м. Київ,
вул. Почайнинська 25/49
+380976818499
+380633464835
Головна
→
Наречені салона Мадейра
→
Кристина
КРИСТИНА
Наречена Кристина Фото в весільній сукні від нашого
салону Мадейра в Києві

+++

▶ [Exercise aim]
Reproduce the text of the data above line for line, without any changes.

▶ [The answer]
м. Київ,
вул. Почайнинська 25/49
+380976818499
+380633464835
Головна
→
Наречені салона Мадейра
→
Кристина
КРИСТИНА
Наречена Кристина Фото в весільній сукні від нашого
салону Мадейра в Києві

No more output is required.